Писать для театра я начал как-то незаметно. Я даже не знал зачем, но не для того, чтобы встать на защиту какого-то дела или указать своим современникам путь к спасению: он вполне мог бы завести их и в пропасть. Я, скорее всего, почувствовал однажды потребность создать нечто творческое. Я уже когда-то написал, еще будучи двенадцатилетним мальчишкой, пьесу для театра. Потом был увлечен чем-то другим. Потребность сочинять, воображать — врожденное качество человека. Все люди (и даже помощник префекта на полях) пишут либо пытаются писать стихи, пьесы, романы, картины, играть комедии, сочинять музыку или же что-то мастерить, сколачивать клетки для кроликов, польза от которых — всего лишь сиюминутный предлог, как предлогом для всякой веры служит возведение храмов, соборов и дворцов. Вера исчезает, а здания остаются. Те же, кто не строит их, не слагает симфоний или «Королевскую ночь»[122]
, создают, как я, произведения менее значимые или вовсе ничего не создают; и тогда они разыгрывают комедию (если не могут быть трагиками либо клоунами) для самих себя, или же выдумывают небылицы, или мечтают. Главное—дать воображению как можно больше воли. Так и рождается произведение искусства, которое будет тем выше, чем более создатель отклонится от первичного своего замысла и переступит те границы, которые с самого начала воздвиг перед собой (направленность, идеологию, стремление доказать или просветить). Свобода воображения — это вовсе не то, что несчастные умы называют «бегством», но именно сочинение, творение. Творить мир — в этом и состоит потребность духа, который погибнет в удушье, если помешать его воплощению. Говорят, что человек— это животное, которое умеет смеяться. И там, где нет смеха, этой свободы в самом себе, возникает концентрационный лагерь. Но человек—это еще в большей степени животное, которое умеет воображать и творить. Мне кажется, что воображать—это то же, что и дышать. Что же касается меня, то я, должно быть, почувствовал, что театр — это высшее искусство, в котором возможна наиболее полная материализация нашей потребности создавать миры. Там, где искусству создают преграды, где воображать свободно не дозволяется, свободно поднимаются лишь стены тюрем. Увы! Именно это иногда и называют освобождением. Но при старых режимах в стенах оставались по крайней мере бойницы.Благодаря моему другу Монике Луарнеско, которая предложила мою первую пьесу Никола Батаю и его труппе—безумцам, что рискнули ее сыграть, меня сыграли.

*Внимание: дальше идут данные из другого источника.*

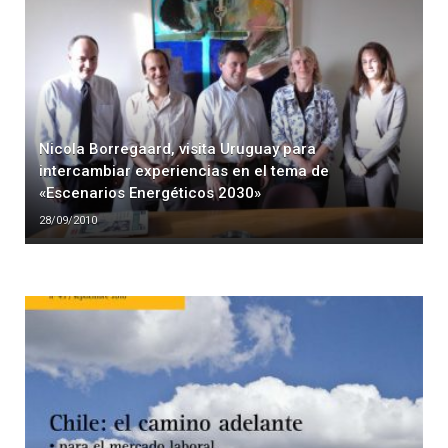
Nicola Borregaard, visita Uruguay para
intercambiar experiencias en el tema de
«Escenarios Energéticos 2030»
28/09/2010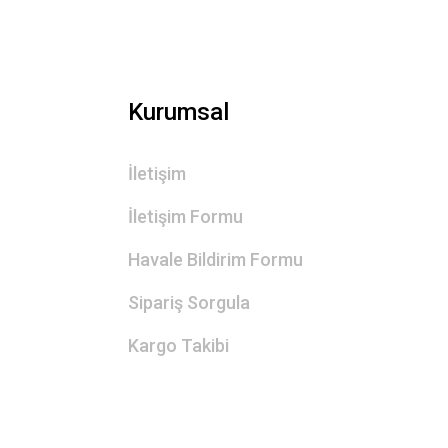
Kurumsal
İletişim
İletişim Formu
Havale Bildirim Formu
Sipariş Sorgula
Kargo Takibi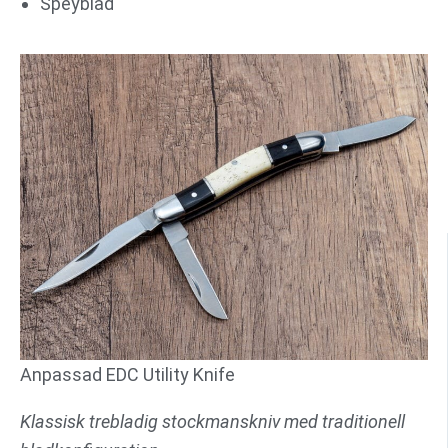
Speyblad
Anpassad EDC Utility Knife
Klassisk trebladig stockmanskniv med traditionell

Трудности были материальными: найти деньги, найти зал. Но они оказались разрешимыми. Пьесы мои действительно пошли. У моего везения было несколько лиц: Батай, Сильвен Домм, Моклер, Серро[123]
, Робер Постек, Каглио, Морис Жакмон[124]. И еще лучшие актеры Парижа: Цилла Шелтон, Шевалье, Кювелье, Рэн Куртуа, Рэмбур, Шоффар, Розетта Зучелли, Ивонна Клеш, Полетта Франц, Клод Мансар, Трентиньян, Содрей, Флоранс Бло, Клод Нико, наконец, и другие, кто благородно вступился за меня и поверил в возможность материального и духовного воплощения моих фантазмов. Радостными, обескураживающими, восторженными были мои встречи с актерами. Теперь я уже и представить себе не могу иных воплощений моих персонажей, чем те, что были в первых постановках; они придали подлинную «реальность» моим пьесам.Публика ко мне привыкла и пошла за мной. Я этого даже не осознавал: я, как мне кажется, скорее даже боролся с нею. Но уж никак не обхаживал. И она на меня за это не сердилась. Наверное, она находила себя в моем мире. Произведения сильны уже самим своим существованием.
Это так, ибо, даже не имея успеха, я бы все равно продолжал заниматься творчеством. Потому что для меня оно стало жизненно необходимым. К тому же «успех» как таковой, собственно, так никогда и не пришел. К счастью. Ведь тогда бы мне пришлось, может быть, пойти на какие-то уступки.